Di lain dimensi, sementara raganya terkulai tak berdaya, jiwa Airin terdampar ke suatu tempat. Tempat yang mungkin sama, namun dengan kondisi yang lebih mengerikan. Di sana sedang terjadi sesuatu yang mungkin melatarbelakangi atau menjadi cikal bakal peristiwa aneh yang menimpa kapal mereka.Di tengah ketegangan itu, Airin menyadari, sesuatu yang tidak lazim sedang terjadi padanya.

"Aku berharap setelah melakukan ini, aku bisa kembali ke tubuh asliku. Kurasakan sensasi air asin membasahi tubuh dan memenuhi paru-paruku."_(hal 109)

Misteri apa sebenarnya yang sedang terjadi? Sanggupkah mereka memecahkannya dan keluar dari situasi itu? Yuk, segera diorder dan temukan sendiri jawabannya. 😁
***

Review:
Mengetahui novel ini ditulis hanya dalam waktu lima hari, saya shock. Kemudian saya pikir, ah, pasti alurnya ngaco. Tapi ternyata ... mantap.

Ketertarikan pertama ada pada judul, penggunaan kata tidak lazim yang berhasil mengundang rasa penasaran. Covernya juga kece, simpel dan cukup mewakili isi cerita.

Ini novel horor yang mengedepankan sisi misteri dan atmosfer ketegangan. Jadi penampakan hantu yang tiba-tiba dan tanpa penjelasan detail sama sekali tidak ada dalam cerita ini. Itu poin plus yang bikin novel ini tampil elegan dan tidak terkesan ikut-ikutan. Hal itu diperkuat dengan pemilihan setting pada sebuah kapal. Di kapal itulah kemudian penulis menebar teka-teki dan diselesaikan dengan baik. Hampir semua tokoh punya sisi misterius masing-masing, yang kemudian membuat pembaca terjebak dalam labirin "asal tebak" yang berbuah twist mencengangkan.

Saya acungi jempol untuk keberanian penulis bercerita dari sudut pandang banyak tokoh. Sambil tetap memperhatikan keharmonisan cerita, itu jelas tidak mudah. Meski ini juga agak berpotensi membingungkan untuk pembaca yang kurang fokus.
Penulisan yang rapi membuat kita nyaman mengikuti cerita ini, meski alurnya bergerak cepat dan menggebu-gebu. Yang saya soroti, penulis masih sempat menuang bait-bait kehidupan di tengah ketegangan yang terbangun cukup apik.

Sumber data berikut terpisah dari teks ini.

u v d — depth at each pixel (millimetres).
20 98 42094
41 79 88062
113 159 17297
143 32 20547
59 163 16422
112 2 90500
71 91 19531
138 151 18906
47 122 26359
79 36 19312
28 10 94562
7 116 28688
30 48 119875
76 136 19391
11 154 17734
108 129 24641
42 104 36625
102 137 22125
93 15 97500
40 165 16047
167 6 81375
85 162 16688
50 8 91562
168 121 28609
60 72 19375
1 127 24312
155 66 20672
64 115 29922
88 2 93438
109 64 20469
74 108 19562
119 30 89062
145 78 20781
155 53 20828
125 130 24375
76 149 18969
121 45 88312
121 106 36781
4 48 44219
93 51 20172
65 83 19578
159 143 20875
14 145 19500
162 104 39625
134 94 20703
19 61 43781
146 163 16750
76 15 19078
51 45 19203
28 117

Saya hanya kurang suka ending-nya, semacam kue tart yang terlalu banyak hiasan, jadi terkesan berlebihan dan tidak istimewa lagi. Saya lebih suka kalau Hans dan Pamela tidak seperti itu. Cukup Airin saja. Memangnya kenapa? Baca sendiri, ya. 😁


Overall, novel ini cocok buat kamu yang menyukai cerita horor yang tidak melulu soal penampakan hantu. Alur padat dan tidak berbelit-belit pas untuk sekadar teman bersantai di waktu luang. Di sini ada nilai-nilai kehidupan yang dibidik dari sudut berbeda.